Material shown START
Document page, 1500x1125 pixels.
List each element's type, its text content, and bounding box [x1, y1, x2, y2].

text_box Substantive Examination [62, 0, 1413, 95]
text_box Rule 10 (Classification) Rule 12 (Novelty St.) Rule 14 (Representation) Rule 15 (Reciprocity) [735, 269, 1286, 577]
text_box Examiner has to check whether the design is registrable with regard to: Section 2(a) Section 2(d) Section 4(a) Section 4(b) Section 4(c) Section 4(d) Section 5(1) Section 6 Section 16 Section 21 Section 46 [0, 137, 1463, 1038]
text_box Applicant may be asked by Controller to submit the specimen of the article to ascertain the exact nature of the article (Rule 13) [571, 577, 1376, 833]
Material shown END
What needs to be done.
All of the entries are to be set down again without alteration.

Exercise answer.
Document page, 1500x1125 pixels.
List each element's type, its text content, and bounding box [x1, y1, x2, y2].

text_box Substantive Examination [62, 0, 1413, 95]
text_box Rule 10 (Classification) Rule 12 (Novelty St.) Rule 14 (Representation) Rule 15 (Reciprocity) [735, 269, 1286, 577]
text_box Examiner has to check whether the design is registrable with regard to: Section 2(a) Section 2(d) Section 4(a) Section 4(b) Section 4(c) Section 4(d) Section 5(1) Section 6 Section 16 Section 21 Section 46 [0, 137, 1463, 1038]
text_box Applicant may be asked by Controller to submit the specimen of the article to ascertain the exact nature of the article (Rule 13) [571, 577, 1376, 833]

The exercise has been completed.